Another detector 44 of the present invention is shown in FIG. 3, having the same basic elements as detector 26 of FIG. In this detector 44, after forming the photoconductive layer 46 on the substrate layer 48, a mesa structure is formed by known methods, and the width of the active region 50 is defined by the width of the second ohmic contact 52. The contour of this second ohmic contact 52 is the dielectric region 5
Formed by 4. Due to the mesa structure, the electrical contact means 56, for example an annular structure, can be provided on the same side of the detector 44 on which the second ohmic contact 52 is provided, which provides clear design advantages. Also, the width of the active region can be specified by the mesa structure, but in this case, the second ohmic contact needs to cover the entire surface of the mesa structure.

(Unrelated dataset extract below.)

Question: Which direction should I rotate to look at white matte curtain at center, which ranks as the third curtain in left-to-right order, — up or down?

In addition to the high gain, uniform electric field, and gigabits/second bandwidth mentioned above, the inverted photoconductive detector disclosed herein also has
During its manufacturing stage, it has the advantage that only one epitaxial layer needs to be grown on the substrate before forming the second ohmic contact using known photolithographic and metallization techniques. The detector can also be manufactured as a mesa structure or more conveniently as a flat structure,
It is well suited for monolithic integration and can be applied to optical receiver devices.

[Brief explanation of drawings]

1 is a sectional view of a prior art vertical photoconductive detector, FIG. 2 is a sectional view of a first embodiment of a vertical photoconductive detector according to the invention, and FIG. 3 is a sectional view of a vertical photoconductive detector according to the invention. FIG. 6 is a cross-sectional view of a second embodiment of child detection; 26... Photoconductive detector, 28... Substrate layer, 3o, 34
. . . active region, 32 . . . first ohmic contact, first main surface of the substrate layer and active region, 36 . . . second ohmic contact, 40 . . . electrical contact means. Patent applicant: RCSNY Corporation
Professor Tetsu Shimizu and 2 others 2nd mouth 2nd mouth 3rd mouth

Claims (1)

[Claims] (1) having an active region, a substrate layer acting as a first ohmic contact to the active region, a second ohmic contact to the active region, and an electrical contact to the substrate layer, characterized in that: The substrate layer is substantially transparent to light at the wavelength to be detected and to a sufficient extent that a first major surface of the substrate layer acts as the first ohmic contact to the active region. comprising a semiconductor material of a first conductivity type doped to the substrate layer, the active region comprising an undoped semiconductor material overlying the substrate layer and absorbing light at the wavelength to be detected; a first major surface in contact with the layer and a second major surface, the second ohmic contact being comprised of a metal or metal alloy and positioned over the entire second major surface of the active region. A photoconductive detector configured to.